Question

How do you factor: y = $27{{x}^{3}}-1$ ?

Answer 1

Hint: In this problem, we have to factorise the given expression using algebraic identities. We have to use the identity: ${{x}^{3}}-{{y}^{3}}=\left( x-y \right)\left( {{x}^{2}}+xy+{{y}^{2}} \right)$. This is the cubic identity so cube root of 27 will be needed. Cube is of the form $x\times x\times x={{x}^{3}}$ and cube root is of the form $\sqrt[3]{{{x}^{3}}}=x$. So these are the main terms which are important to solve this question.

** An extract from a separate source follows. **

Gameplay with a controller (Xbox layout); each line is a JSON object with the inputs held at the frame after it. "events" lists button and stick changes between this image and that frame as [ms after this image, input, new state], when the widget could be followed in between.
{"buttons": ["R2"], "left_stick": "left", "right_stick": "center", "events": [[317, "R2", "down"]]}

Complete step by step answer:
Now, let’s solve the question.
As we already know that algebraic identities are those which are used in factorisation of the polynomials. When we say polynomials, it means the expression which contains one or more than one term. They are of 3 types: monomial, binomial and trinomial. Monomial is the type which contains only one single term. Binomial one contains only two terms. And the trinomial contains 3 terms. The identities usually make the computations easy. There are various identities which need to be discussed here.
$\begin{align}
  & \Rightarrow {{\left( a+b \right)}^{2}}={{a}^{2}}+2ab+{{b}^{2}} \\
 & \Rightarrow {{\left( a-b \right)}^{2}}={{a}^{2}}-2ab+{{b}^{2}} \\
 & \Rightarrow {{a}^{2}}-{{b}^{2}}=\left( a+b \right)\left( a-b \right) \\
 & \Rightarrow \left( x+a \right)\left( x+b \right)={{x}^{2}}+\left( a+b \right)x+ab \\
 & \Rightarrow {{\left( a+b \right)}^{3}}={{a}^{3}}+{{b}^{3}}+3ab\left( a+b \right) \\
 & \Rightarrow {{\left( a-b \right)}^{3}}={{a}^{3}}-{{b}^{3}}-3ab\left( a-b \right) \\
 & \Rightarrow {{a}^{3}}-{{b}^{3}}=\left( a-b \right)\left( {{a}^{2}}+ab+{{b}^{2}} \right) \\
 & \Rightarrow {{a}^{3}}+{{b}^{3}}=\left( a+b \right)\left( {{a}^{2}}-ab+{{b}^{2}} \right) \\
\end{align}$
These are some of the basic identities which are used.
We are given:
$\Rightarrow $y = $27{{x}^{3}}-1$
By applying ${{a}^{3}}-{{b}^{3}}=\left( a-b \right)\left( {{a}^{2}}+ab+{{b}^{2}} \right)$ we have to solve the given expression. Here a = 3x and b = 1:
$\Rightarrow $y = ${{\left( 3x \right)}^{3}}-{{1}^{3}}$
$\Rightarrow $y = $\left( 3x-1 \right)\left( {{\left( 3x \right)}^{2}}+3x\times 1+{{1}^{2}} \right)$
Solve further:
$\Rightarrow $y = $\left( 3x-1 \right)\left( 9{{x}^{2}}+3x+1 \right)$
So this is the factorisation of the given expression.

Note:
Take care of the closing brackets while squaring the numbers. Remove the brackets after squaring just like it is done in the last step. Use appropriate identities. There is a huge difference in ${{\left( a+b \right)}^{3}}$ and ${{a}^{3}}+{{b}^{3}}$. Both the identities are used differently.